This is an academic adaptation of the LIGGGHTS software package, released by the
Department of Particulate Flow Modelling at Johannes Kepler University in Linz, Austria.
www.jku.at/pfm
This offering is not approved or endorsed by DCS Computing GmbH, the producer of the
LIGGGHTS® and CFDEM®coupling software and owner of the LIGGGHTS and CFDEM® trade marks.
LIGGGHTS - LAMMPS Improved for General Granular and Granular Heat
Transfer Simulations
LIGGGHTS is part of the CFDEMproject
www.liggghts.com | www.cfdem.com
Copyright 2009-2012 JKU Linz
Copyright 2012-2015 DCS Computing GmbH, Linz
Copyright 2013- JKU Linz
LIGGGHTS is based on LAMMPS
LAMMPS stands for Large-scale Atomic/Molecular Massively Parallel
Simulator.
Copyright (2003) Sandia Corporation. Under the terms of Contract
DE-AC04-94AL85000 with Sandia Corporation, the U.S. Government retains
certain rights in this software. This software is distributed under
the GNU General Public License.
This branch contains the first public release of the LIGGGHTS OpenMP parallelization which was developed by Richard Berger (JKU Linz). It is the result of a multi-year effort of restructuring LIGGGHTS to improve its efficiency and quality. It was based on work in the USER-OMP package in LAMMPS by Axel Kohlmeyer (Temple University).

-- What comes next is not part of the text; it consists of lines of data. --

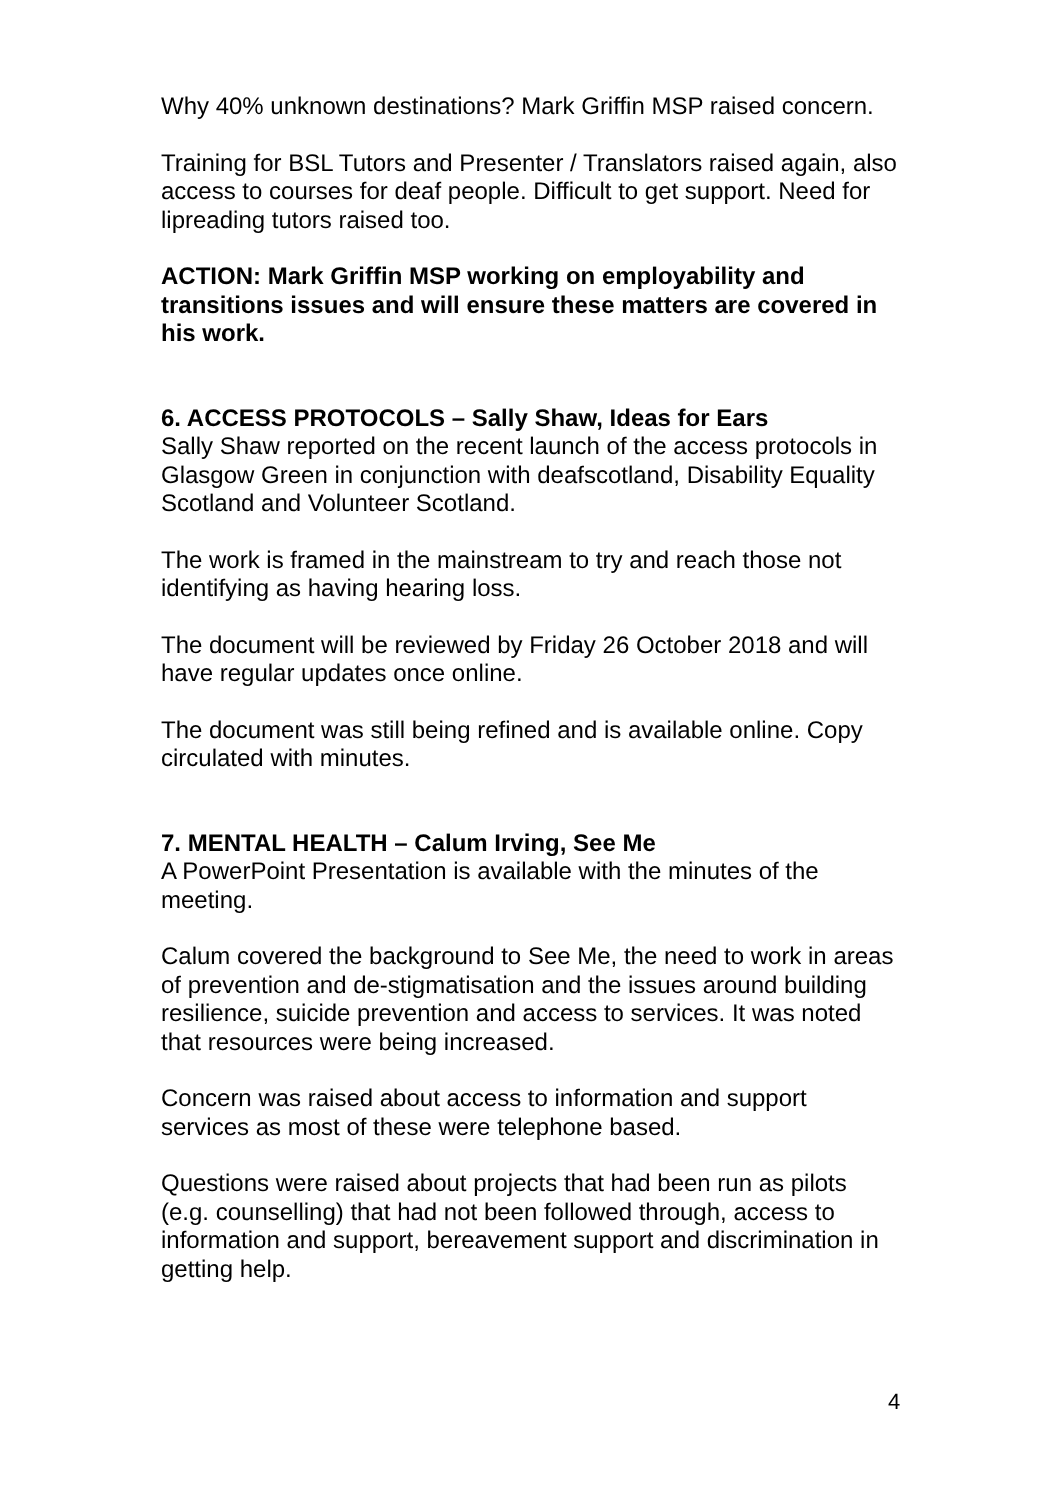Why 40% unknown destinations? Mark Griffin MSP raised concern.
Training for BSL Tutors and Presenter / Translators raised again, also access to courses for deaf people. Difficult to get support. Need for lipreading tutors raised too.
ACTION: Mark Griffin MSP working on employability and transitions issues and will ensure these matters are covered in his work.
6. ACCESS PROTOCOLS – Sally Shaw, Ideas for Ears
Sally Shaw reported on the recent launch of the access protocols in Glasgow Green in conjunction with deafscotland, Disability Equality Scotland and Volunteer Scotland.
The work is framed in the mainstream to try and reach those not identifying as having hearing loss.
The document will be reviewed by Friday 26 October 2018 and will have regular updates once online.
The document was still being refined and is available online. Copy circulated with minutes.
7. MENTAL HEALTH – Calum Irving, See Me
A PowerPoint Presentation is available with the minutes of the meeting.
Calum covered the background to See Me, the need to work in areas of prevention and de-stigmatisation and the issues around building resilience, suicide prevention and access to services. It was noted that resources were being increased.
Concern was raised about access to information and support services as most of these were telephone based.
Questions were raised about projects that had been run as pilots (e.g. counselling) that had not been followed through, access to information and support, bereavement support and discrimination in getting help.
4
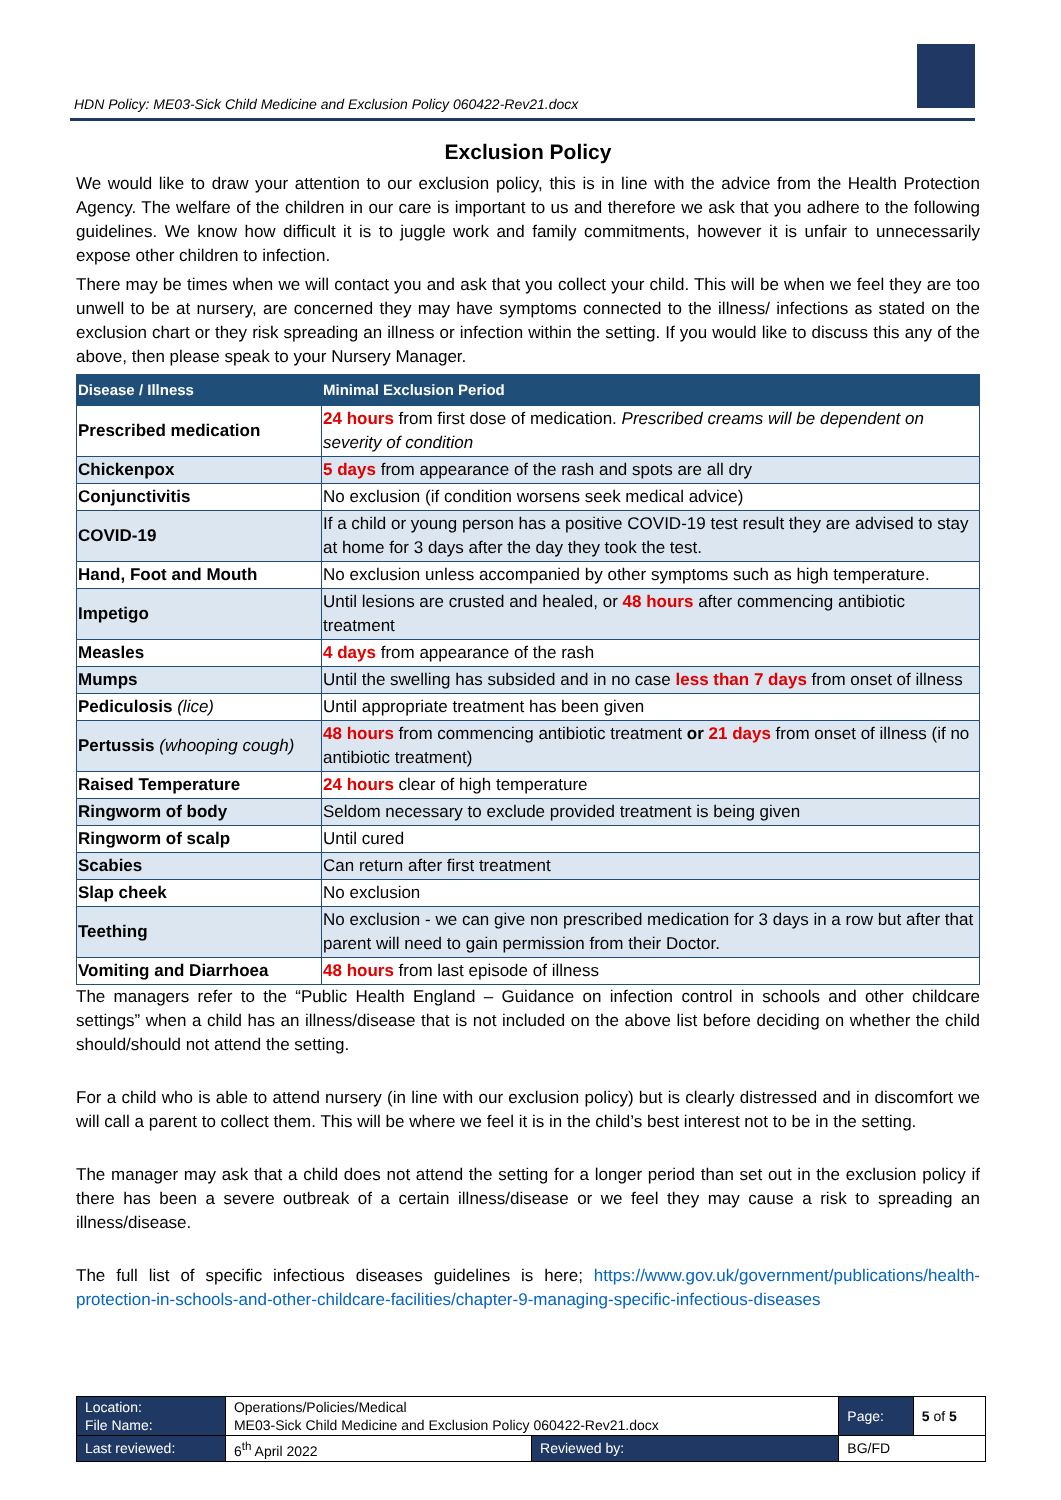HDN Policy: ME03-Sick Child Medicine and Exclusion Policy 060422-Rev21.docx
Exclusion Policy
We would like to draw your attention to our exclusion policy, this is in line with the advice from the Health Protection Agency. The welfare of the children in our care is important to us and therefore we ask that you adhere to the following guidelines. We know how difficult it is to juggle work and family commitments, however it is unfair to unnecessarily expose other children to infection.
There may be times when we will contact you and ask that you collect your child. This will be when we feel they are too unwell to be at nursery, are concerned they may have symptoms connected to the illness/ infections as stated on the exclusion chart or they risk spreading an illness or infection within the setting. If you would like to discuss this any of the above, then please speak to your Nursery Manager.
| Disease / Illness | Minimal Exclusion Period |
| --- | --- |
| Prescribed medication | 24 hours from first dose of medication. Prescribed creams will be dependent on severity of condition |
| Chickenpox | 5 days from appearance of the rash and spots are all dry |
| Conjunctivitis | No exclusion (if condition worsens seek medical advice) |
| COVID-19 | If a child or young person has a positive COVID-19 test result they are advised to stay at home for 3 days after the day they took the test. |
| Hand, Foot and Mouth | No exclusion unless accompanied by other symptoms such as high temperature. |
| Impetigo | Until lesions are crusted and healed, or 48 hours after commencing antibiotic treatment |
| Measles | 4 days from appearance of the rash |
| Mumps | Until the swelling has subsided and in no case less than 7 days from onset of illness |
| Pediculosis (lice) | Until appropriate treatment has been given |
| Pertussis (whooping cough) | 48 hours from commencing antibiotic treatment or 21 days from onset of illness (if no antibiotic treatment) |
| Raised Temperature | 24 hours clear of high temperature |
| Ringworm of body | Seldom necessary to exclude provided treatment is being given |
| Ringworm of scalp | Until cured |
| Scabies | Can return after first treatment |
| Slap cheek | No exclusion |
| Teething | No exclusion - we can give non prescribed medication for 3 days in a row but after that parent will need to gain permission from their Doctor. |
| Vomiting and Diarrhoea | 48 hours from last episode of illness |
The managers refer to the “Public Health England – Guidance on infection control in schools and other childcare settings” when a child has an illness/disease that is not included on the above list before deciding on whether the child should/should not attend the setting.
For a child who is able to attend nursery (in line with our exclusion policy) but is clearly distressed and in discomfort we will call a parent to collect them. This will be where we feel it is in the child’s best interest not to be in the setting.
The manager may ask that a child does not attend the setting for a longer period than set out in the exclusion policy if there has been a severe outbreak of a certain illness/disease or we feel they may cause a risk to spreading an illness/disease.
The full list of specific infectious diseases guidelines is here; https://www.gov.uk/government/publications/health-protection-in-schools-and-other-childcare-facilities/chapter-9-managing-specific-infectious-diseases
| Location: File Name: | Operations/Policies/Medical ME03-Sick Child Medicine and Exclusion Policy 060422-Rev21.docx | | Page: | 5 of 5 |
| Last reviewed: | 6<sup>th</sup> April 2022 | Reviewed by: | BG/FD | |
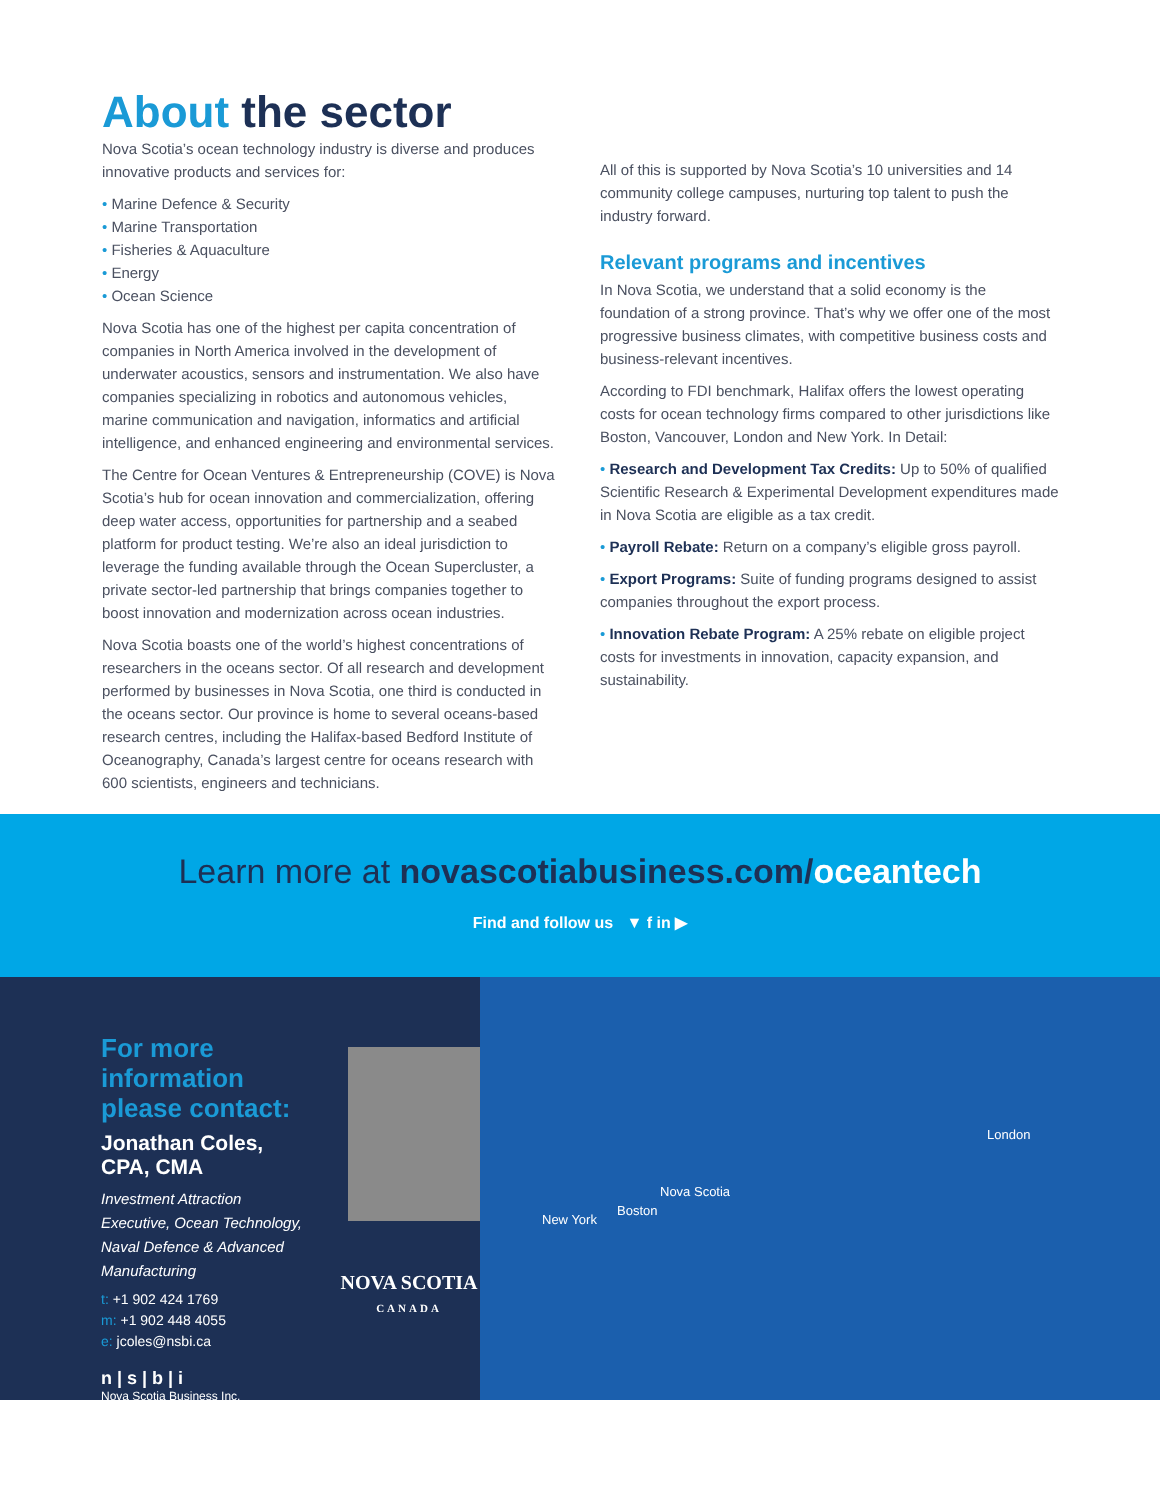About the sector
Nova Scotia’s ocean technology industry is diverse and produces innovative products and services for:
• Marine Defence & Security
• Marine Transportation
• Fisheries & Aquaculture
• Energy
• Ocean Science
Nova Scotia has one of the highest per capita concentration of companies in North America involved in the development of underwater acoustics, sensors and instrumentation. We also have companies specializing in robotics and autonomous vehicles, marine communication and navigation, informatics and artificial intelligence, and enhanced engineering and environmental services.
The Centre for Ocean Ventures & Entrepreneurship (COVE) is Nova Scotia’s hub for ocean innovation and commercialization, offering deep water access, opportunities for partnership and a seabed platform for product testing. We’re also an ideal jurisdiction to leverage the funding available through the Ocean Supercluster, a private sector-led partnership that brings companies together to boost innovation and modernization across ocean industries.
Nova Scotia boasts one of the world’s highest concentrations of researchers in the oceans sector. Of all research and development performed by businesses in Nova Scotia, one third is conducted in the oceans sector. Our province is home to several oceans-based research centres, including the Halifax-based Bedford Institute of Oceanography, Canada’s largest centre for oceans research with 600 scientists, engineers and technicians.
All of this is supported by Nova Scotia’s 10 universities and 14 community college campuses, nurturing top talent to push the industry forward.
Relevant programs and incentives
In Nova Scotia, we understand that a solid economy is the foundation of a strong province. That’s why we offer one of the most progressive business climates, with competitive business costs and business-relevant incentives.
According to FDI benchmark, Halifax offers the lowest operating costs for ocean technology firms compared to other jurisdictions like Boston, Vancouver, London and New York. In Detail:
• Research and Development Tax Credits: Up to 50% of qualified Scientific Research & Experimental Development expenditures made in Nova Scotia are eligible as a tax credit.
• Payroll Rebate: Return on a company’s eligible gross payroll.
• Export Programs: Suite of funding programs designed to assist companies throughout the export process.
• Innovation Rebate Program: A 25% rebate on eligible project costs for investments in innovation, capacity expansion, and sustainability.
Learn more at novascotiabusiness.com/oceantech
Find and follow us ▼ f in ▶
For more information please contact:
Jonathan Coles, CPA, CMA
Investment Attraction Executive, Ocean Technology, Naval Defence & Advanced Manufacturing
t: +1 902 424 1769
m: +1 902 448 4055
e: jcoles@nsbi.ca
n | s | b | i
Nova Scotia Business Inc.
NOVA SCOTIA
CANADA
London
Nova Scotia
Boston
New York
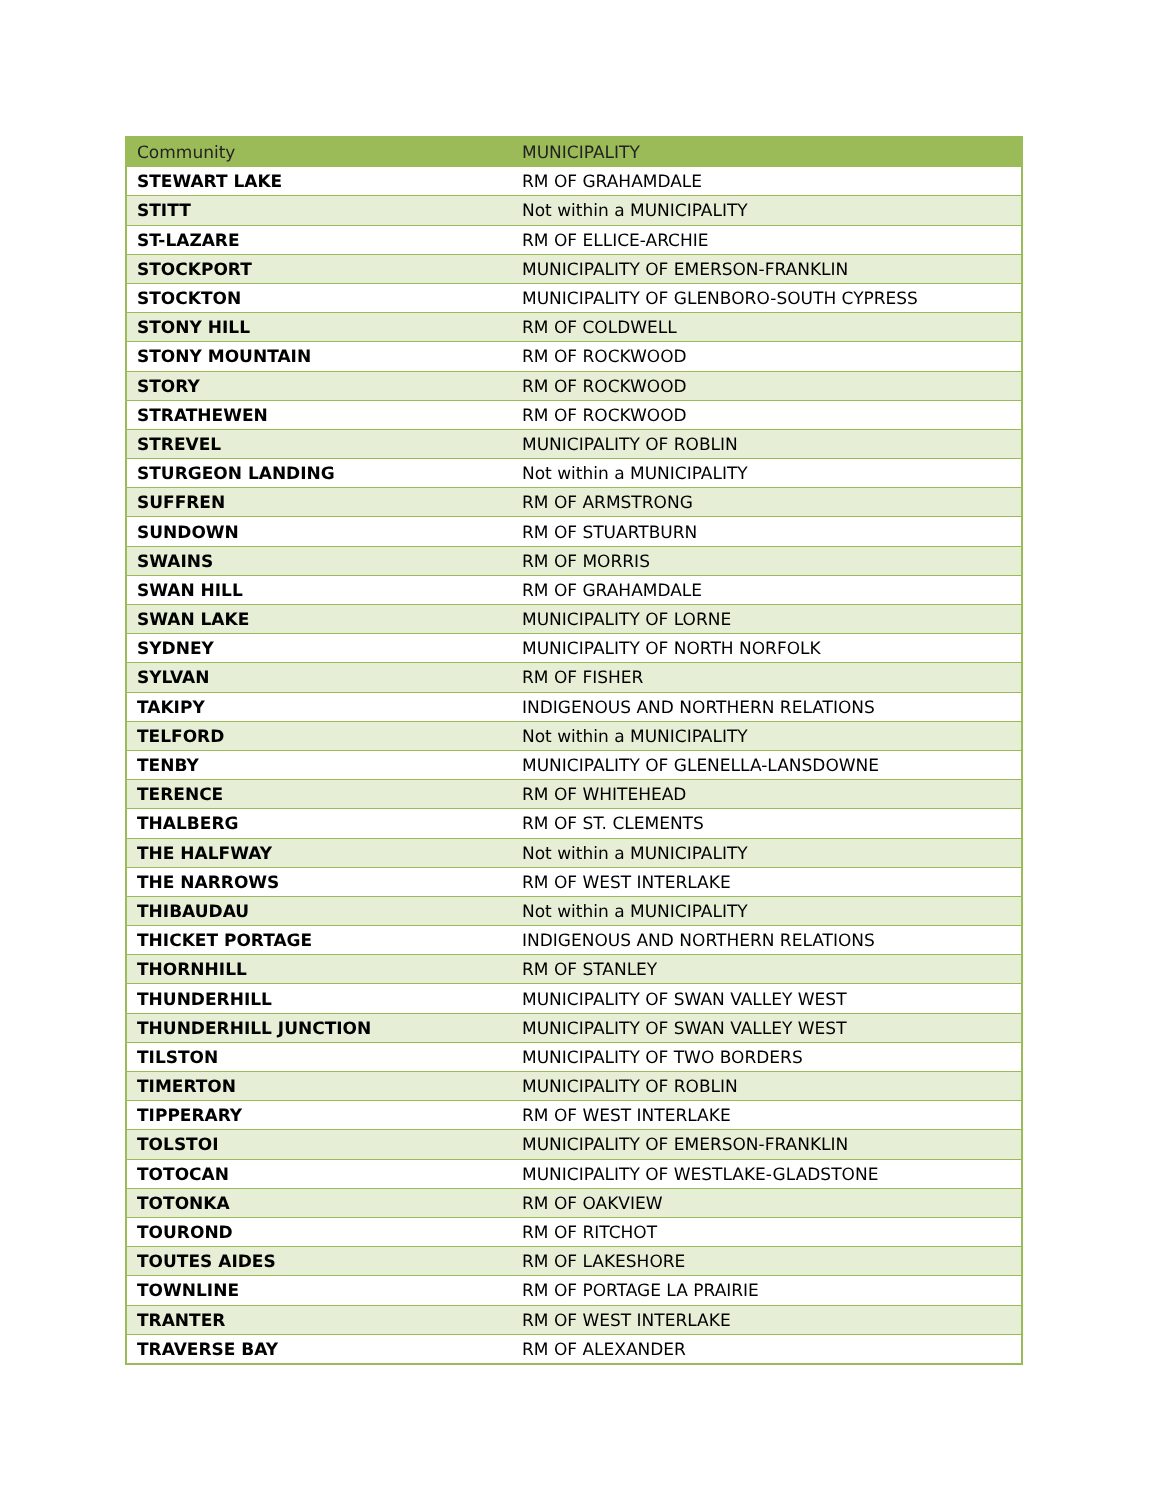| Community | MUNICIPALITY |
| --- | --- |
| STEWART LAKE | RM OF GRAHAMDALE |
| STITT | Not within a MUNICIPALITY |
| ST-LAZARE | RM OF ELLICE-ARCHIE |
| STOCKPORT | MUNICIPALITY OF EMERSON-FRANKLIN |
| STOCKTON | MUNICIPALITY OF GLENBORO-SOUTH CYPRESS |
| STONY HILL | RM OF COLDWELL |
| STONY MOUNTAIN | RM OF ROCKWOOD |
| STORY | RM OF ROCKWOOD |
| STRATHEWEN | RM OF ROCKWOOD |
| STREVEL | MUNICIPALITY OF ROBLIN |
| STURGEON LANDING | Not within a MUNICIPALITY |
| SUFFREN | RM OF ARMSTRONG |
| SUNDOWN | RM OF STUARTBURN |
| SWAINS | RM OF MORRIS |
| SWAN HILL | RM OF GRAHAMDALE |
| SWAN LAKE | MUNICIPALITY OF LORNE |
| SYDNEY | MUNICIPALITY OF NORTH NORFOLK |
| SYLVAN | RM OF FISHER |
| TAKIPY | INDIGENOUS AND NORTHERN RELATIONS |
| TELFORD | Not within a MUNICIPALITY |
| TENBY | MUNICIPALITY OF GLENELLA-LANSDOWNE |
| TERENCE | RM OF WHITEHEAD |
| THALBERG | RM OF ST. CLEMENTS |
| THE HALFWAY | Not within a MUNICIPALITY |
| THE NARROWS | RM OF WEST INTERLAKE |
| THIBAUDAU | Not within a MUNICIPALITY |
| THICKET PORTAGE | INDIGENOUS AND NORTHERN RELATIONS |
| THORNHILL | RM OF STANLEY |
| THUNDERHILL | MUNICIPALITY OF SWAN VALLEY WEST |
| THUNDERHILL JUNCTION | MUNICIPALITY OF SWAN VALLEY WEST |
| TILSTON | MUNICIPALITY OF TWO BORDERS |
| TIMERTON | MUNICIPALITY OF ROBLIN |
| TIPPERARY | RM OF WEST INTERLAKE |
| TOLSTOI | MUNICIPALITY OF EMERSON-FRANKLIN |
| TOTOCAN | MUNICIPALITY OF WESTLAKE-GLADSTONE |
| TOTONKA | RM OF OAKVIEW |
| TOUROND | RM OF RITCHOT |
| TOUTES AIDES | RM OF LAKESHORE |
| TOWNLINE | RM OF PORTAGE LA PRAIRIE |
| TRANTER | RM OF WEST INTERLAKE |
| TRAVERSE BAY | RM OF ALEXANDER |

The changes visible in this branch only make up a fraction of all the performed changes that were necessary to enable this code. Many other changes have instead already been contributed and released in the regular public releases of the software package. E.g. a major portion of the LIGGGHTS 3 structural changes were in fact the by-product of this work. It was also one of the driving forces of creating a test harness and introducing regular testing.
Due to LIGGGHTS's large code base, this prototype was only focussed on the essential granular particle-wall and granular particle-particle interactions and core algorithms such as integration, neighbor list building and contact history. Along the way many smaller improvements were made, including:
- Refactorings to simplify the code base
- Reduction of algorithmic bottlenecks
- Reduction of MPI overheads
The main benefit of this OpenMP code is that it provides automatic load-balancing of both particle-particle and particle-wall computations. It can also operate in conjunction with MPI which allows it to run in a Hybrid MPI/OpenMP mode.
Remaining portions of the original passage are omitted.